_Work request:_
Your task is to print all of the entries exactly, though the pictures should not be included.

**********

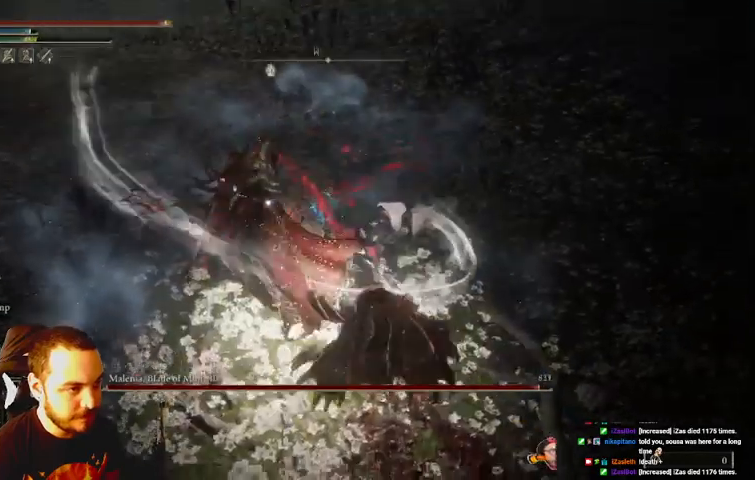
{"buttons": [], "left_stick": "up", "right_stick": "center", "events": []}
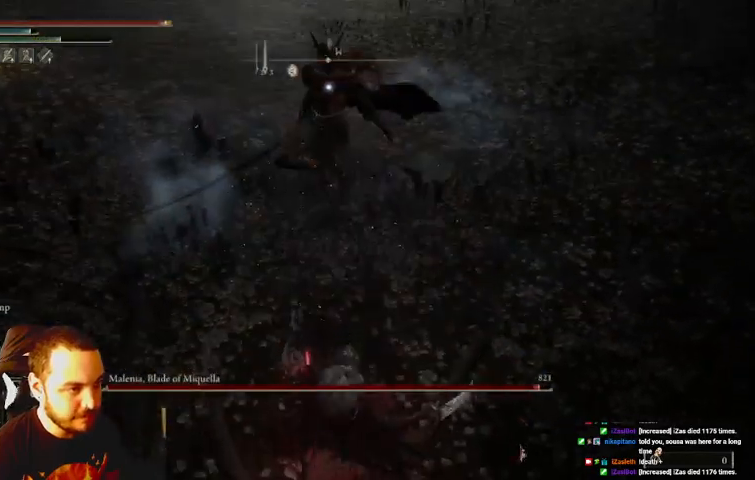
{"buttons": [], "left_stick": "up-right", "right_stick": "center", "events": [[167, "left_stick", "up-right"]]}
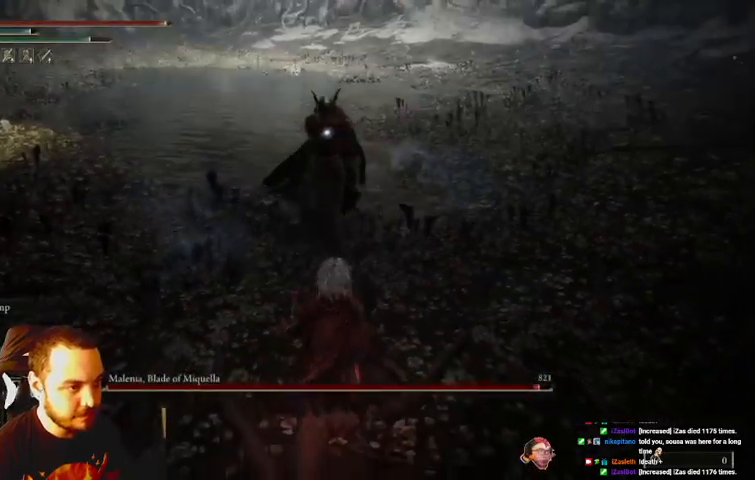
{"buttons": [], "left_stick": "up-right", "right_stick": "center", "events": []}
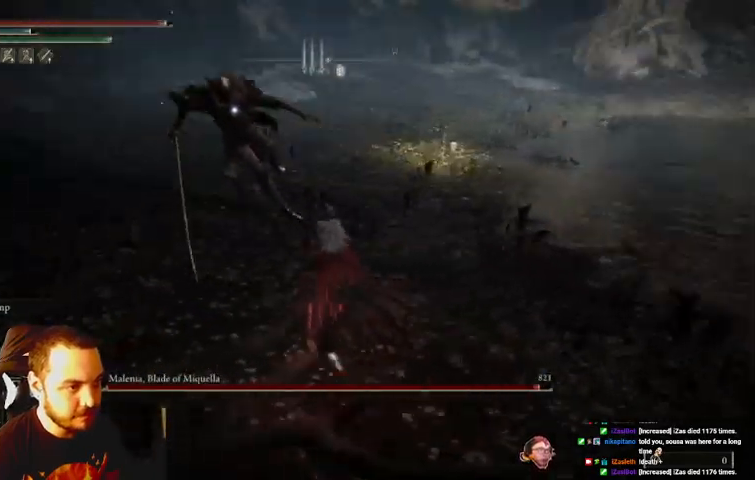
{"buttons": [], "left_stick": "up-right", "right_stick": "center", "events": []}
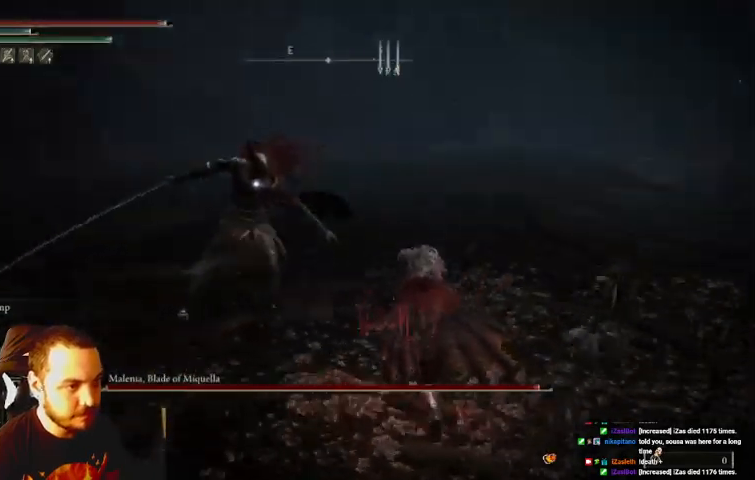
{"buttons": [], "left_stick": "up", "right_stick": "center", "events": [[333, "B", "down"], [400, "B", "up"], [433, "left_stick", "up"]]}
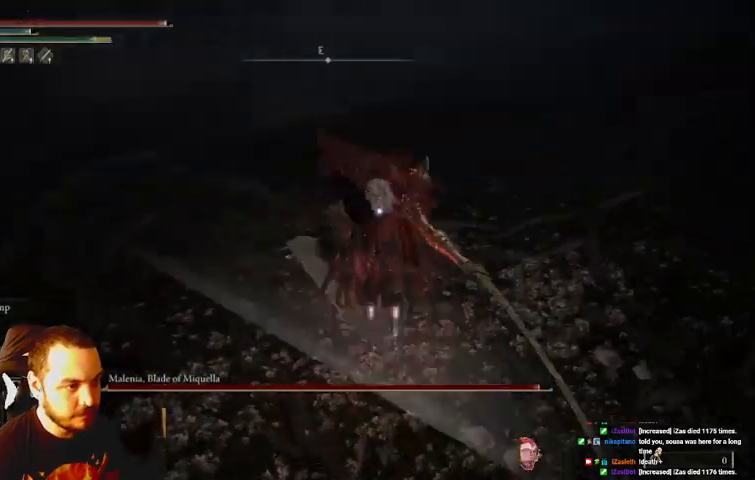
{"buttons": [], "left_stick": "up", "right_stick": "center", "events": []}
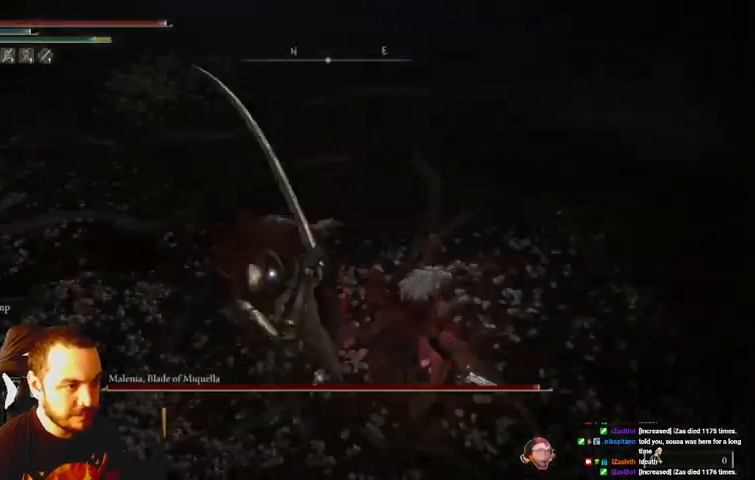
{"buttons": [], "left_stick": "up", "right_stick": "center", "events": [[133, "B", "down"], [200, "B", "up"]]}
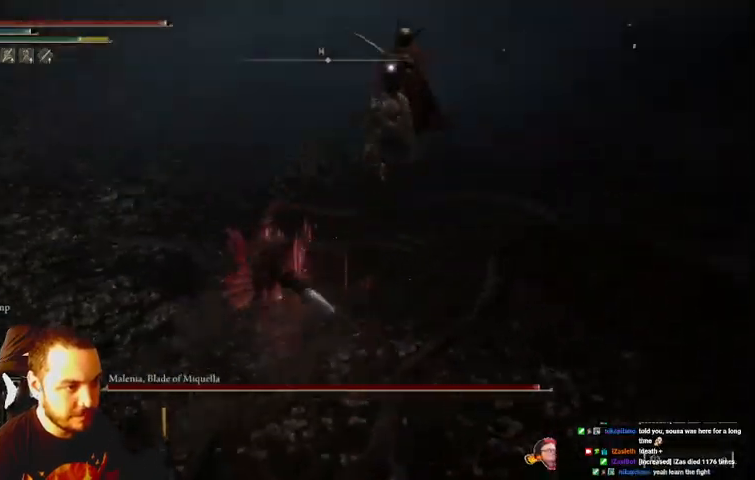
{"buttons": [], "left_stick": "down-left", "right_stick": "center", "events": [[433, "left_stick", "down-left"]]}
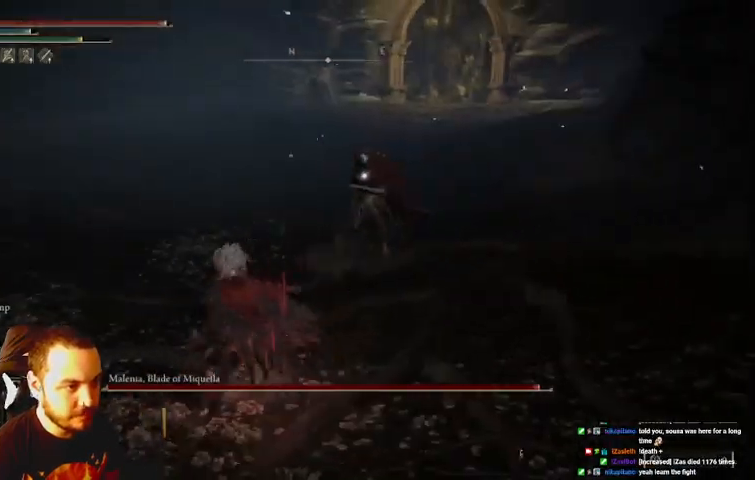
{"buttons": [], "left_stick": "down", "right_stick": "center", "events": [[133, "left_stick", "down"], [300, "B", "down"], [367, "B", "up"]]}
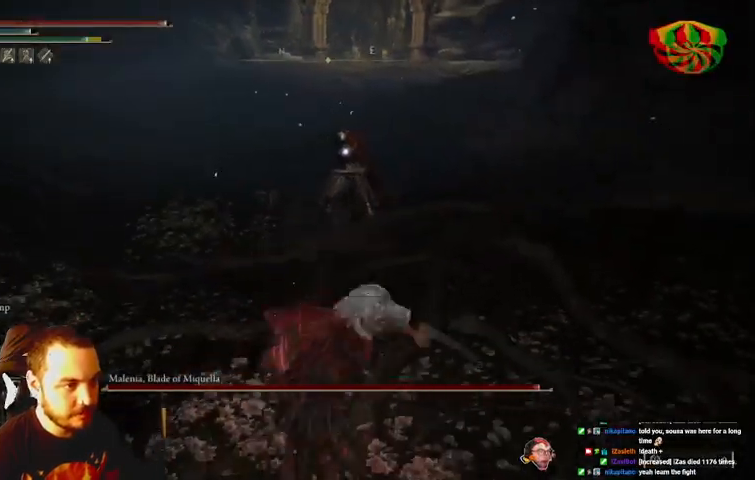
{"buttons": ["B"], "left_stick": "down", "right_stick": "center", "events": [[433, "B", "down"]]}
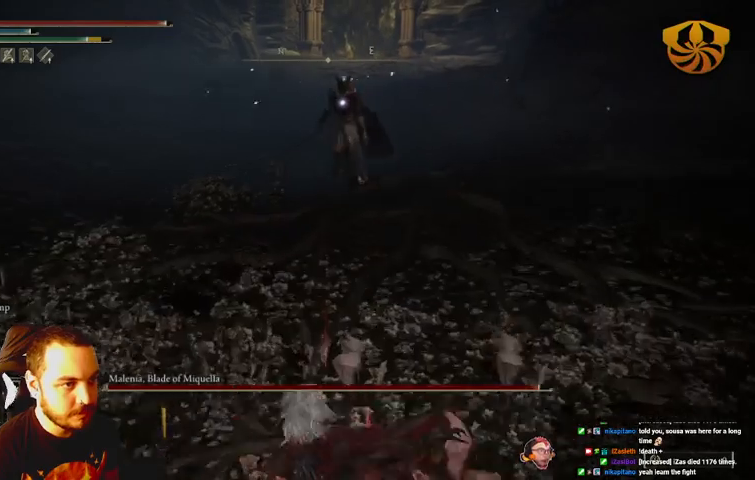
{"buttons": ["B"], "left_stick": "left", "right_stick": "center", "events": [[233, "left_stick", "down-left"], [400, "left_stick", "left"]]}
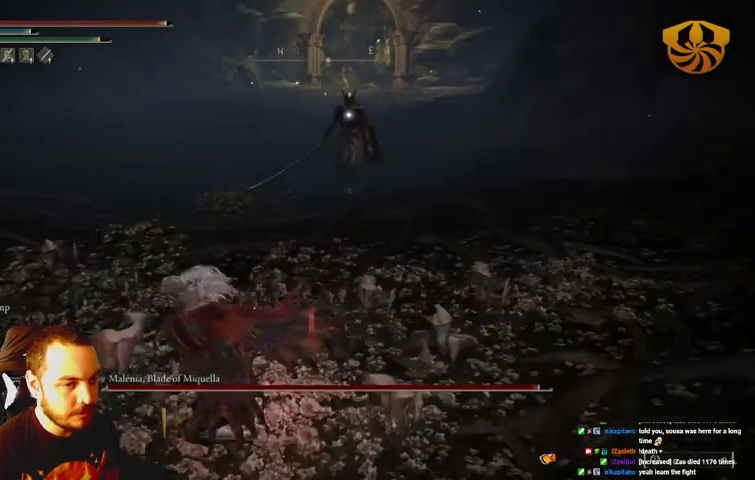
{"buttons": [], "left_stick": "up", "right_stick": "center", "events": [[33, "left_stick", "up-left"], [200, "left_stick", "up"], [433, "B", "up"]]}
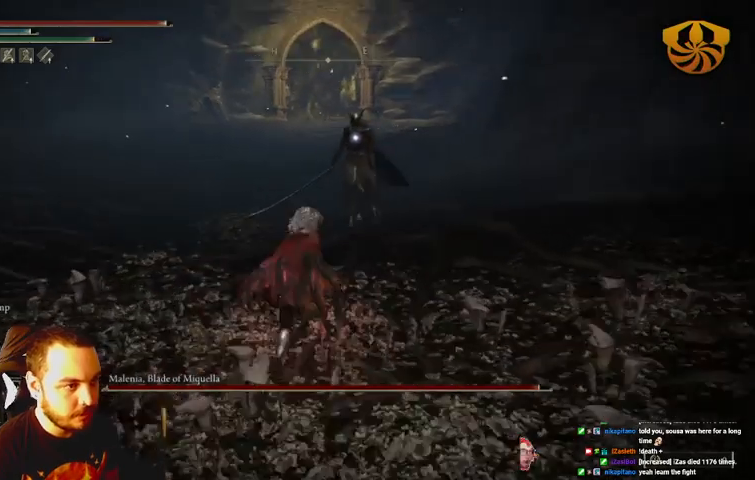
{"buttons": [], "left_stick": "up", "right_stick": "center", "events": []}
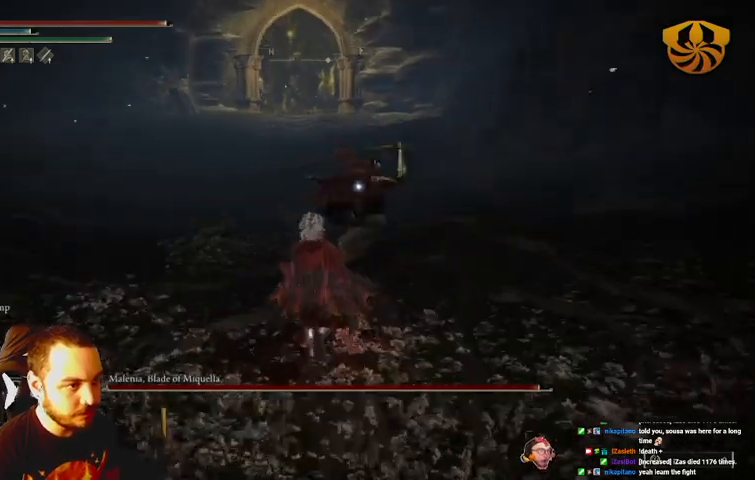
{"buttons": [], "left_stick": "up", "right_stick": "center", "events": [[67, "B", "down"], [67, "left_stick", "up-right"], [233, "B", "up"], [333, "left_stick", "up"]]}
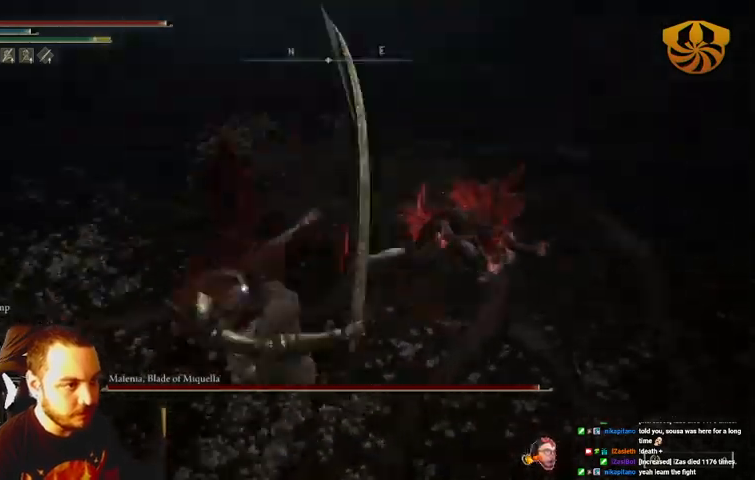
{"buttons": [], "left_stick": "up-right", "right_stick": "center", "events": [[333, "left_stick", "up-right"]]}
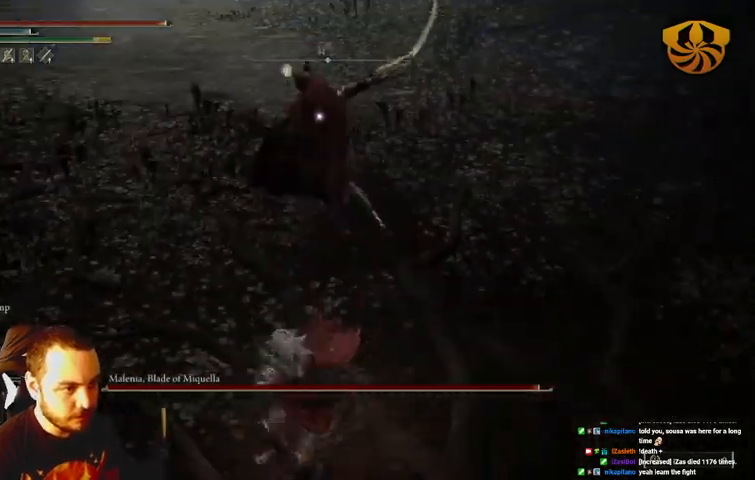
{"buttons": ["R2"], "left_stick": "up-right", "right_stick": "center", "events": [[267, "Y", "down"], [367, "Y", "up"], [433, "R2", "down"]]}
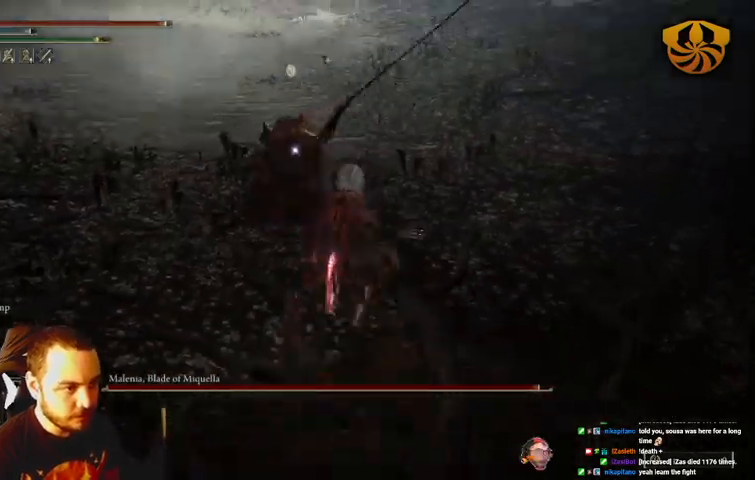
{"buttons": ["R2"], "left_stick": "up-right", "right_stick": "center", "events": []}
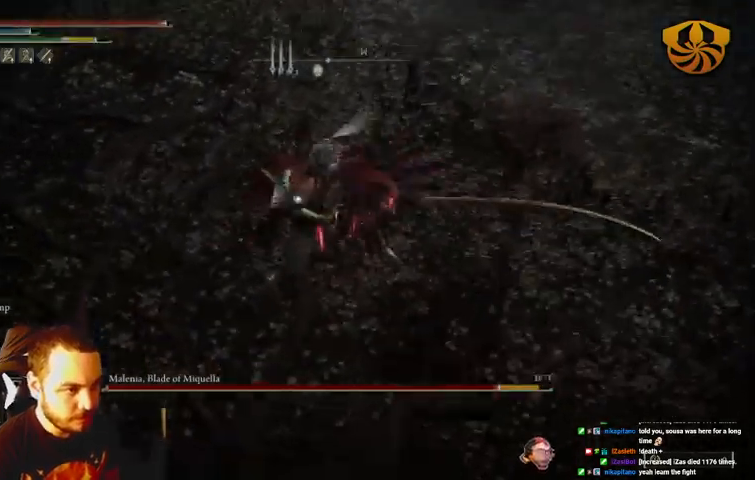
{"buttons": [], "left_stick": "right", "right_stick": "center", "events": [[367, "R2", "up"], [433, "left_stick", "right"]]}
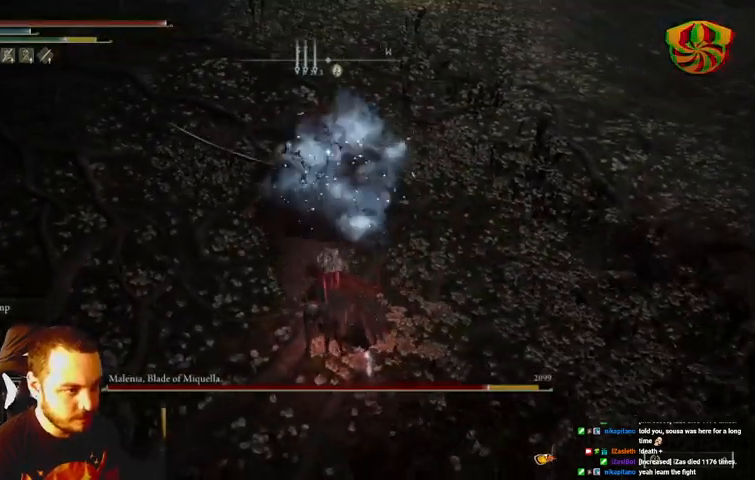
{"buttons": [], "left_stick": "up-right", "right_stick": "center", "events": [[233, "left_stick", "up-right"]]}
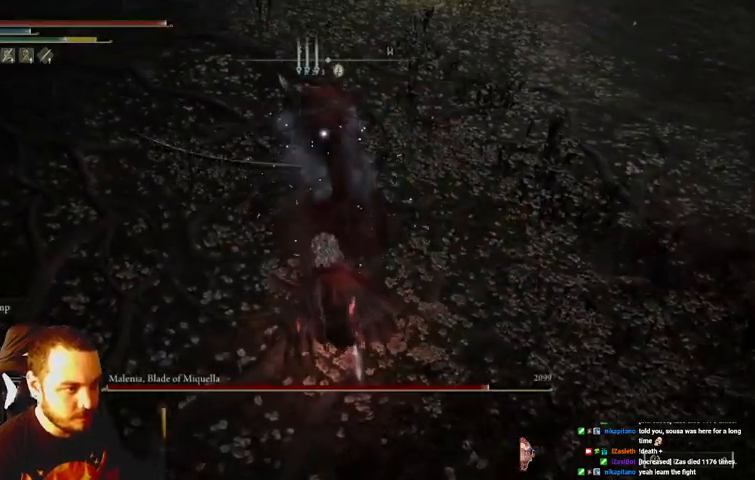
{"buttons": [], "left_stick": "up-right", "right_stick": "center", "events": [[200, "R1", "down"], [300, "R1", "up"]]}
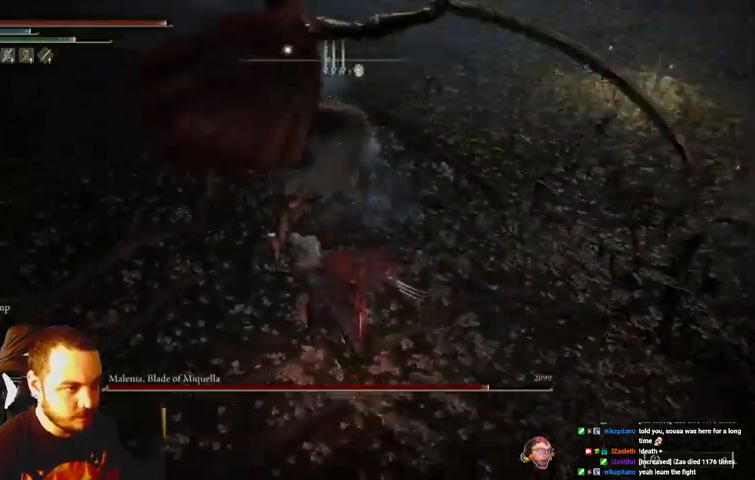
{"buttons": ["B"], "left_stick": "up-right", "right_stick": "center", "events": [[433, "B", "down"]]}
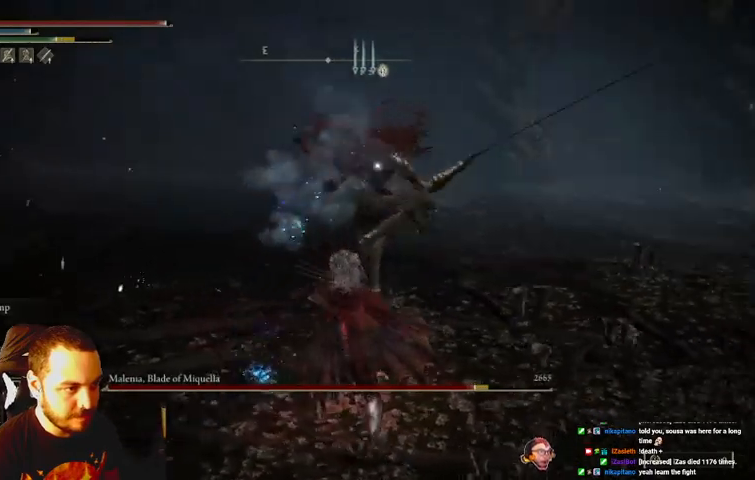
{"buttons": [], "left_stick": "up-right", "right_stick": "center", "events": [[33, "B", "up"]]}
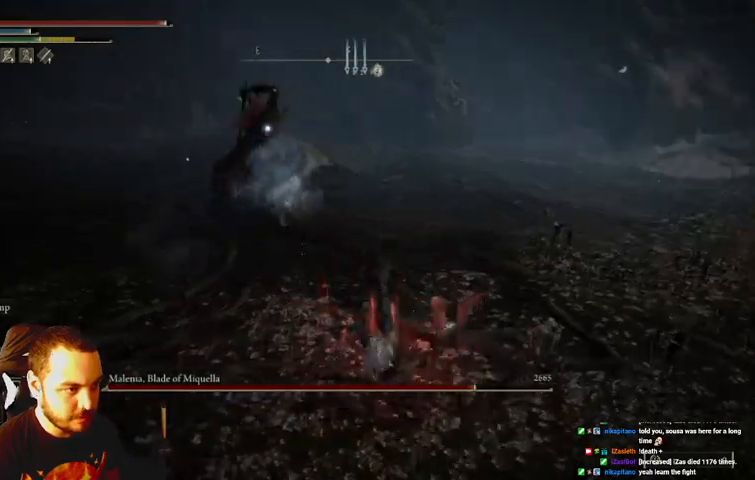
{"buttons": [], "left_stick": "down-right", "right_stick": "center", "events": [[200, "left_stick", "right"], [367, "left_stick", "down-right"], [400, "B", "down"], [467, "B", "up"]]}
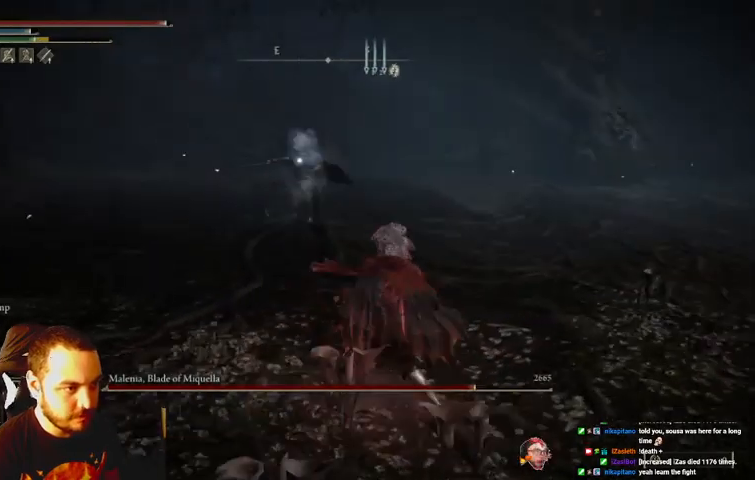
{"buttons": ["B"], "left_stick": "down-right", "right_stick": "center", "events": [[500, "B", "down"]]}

**********

_Finished exercise:_
{"buttons": [], "left_stick": "up", "right_stick": "center", "events": []}
{"buttons": [], "left_stick": "up-right", "right_stick": "center", "events": [[167, "left_stick", "up-right"]]}
{"buttons": [], "left_stick": "up-right", "right_stick": "center", "events": []}
{"buttons": [], "left_stick": "up-right", "right_stick": "center", "events": []}
{"buttons": [], "left_stick": "up", "right_stick": "center", "events": [[333, "B", "down"], [400, "B", "up"], [433, "left_stick", "up"]]}
{"buttons": [], "left_stick": "up", "right_stick": "center", "events": []}
{"buttons": [], "left_stick": "up", "right_stick": "center", "events": [[133, "B", "down"], [200, "B", "up"]]}
{"buttons": [], "left_stick": "down-left", "right_stick": "center", "events": [[433, "left_stick", "down-left"]]}
{"buttons": [], "left_stick": "down", "right_stick": "center", "events": [[133, "left_stick", "down"], [300, "B", "down"], [367, "B", "up"]]}
{"buttons": ["B"], "left_stick": "down", "right_stick": "center", "events": [[433, "B", "down"]]}
{"buttons": ["B"], "left_stick": "left", "right_stick": "center", "events": [[233, "left_stick", "down-left"], [400, "left_stick", "left"]]}
{"buttons": [], "left_stick": "up", "right_stick": "center", "events": [[33, "left_stick", "up-left"], [200, "left_stick", "up"], [433, "B", "up"]]}
{"buttons": [], "left_stick": "up", "right_stick": "center", "events": []}
{"buttons": [], "left_stick": "up", "right_stick": "center", "events": [[67, "B", "down"], [67, "left_stick", "up-right"], [233, "B", "up"], [333, "left_stick", "up"]]}
{"buttons": [], "left_stick": "up-right", "right_stick": "center", "events": [[333, "left_stick", "up-right"]]}
{"buttons": ["R2"], "left_stick": "up-right", "right_stick": "center", "events": [[267, "Y", "down"], [367, "Y", "up"], [433, "R2", "down"]]}
{"buttons": ["R2"], "left_stick": "up-right", "right_stick": "center", "events": []}
{"buttons": [], "left_stick": "right", "right_stick": "center", "events": [[367, "R2", "up"], [433, "left_stick", "right"]]}
{"buttons": [], "left_stick": "up-right", "right_stick": "center", "events": [[233, "left_stick", "up-right"]]}
{"buttons": [], "left_stick": "up-right", "right_stick": "center", "events": [[200, "R1", "down"], [300, "R1", "up"]]}
{"buttons": ["B"], "left_stick": "up-right", "right_stick": "center", "events": [[433, "B", "down"]]}
{"buttons": [], "left_stick": "up-right", "right_stick": "center", "events": [[33, "B", "up"]]}
{"buttons": [], "left_stick": "down-right", "right_stick": "center", "events": [[200, "left_stick", "right"], [367, "left_stick", "down-right"], [400, "B", "down"], [467, "B", "up"]]}
{"buttons": ["B"], "left_stick": "down-right", "right_stick": "center", "events": [[500, "B", "down"]]}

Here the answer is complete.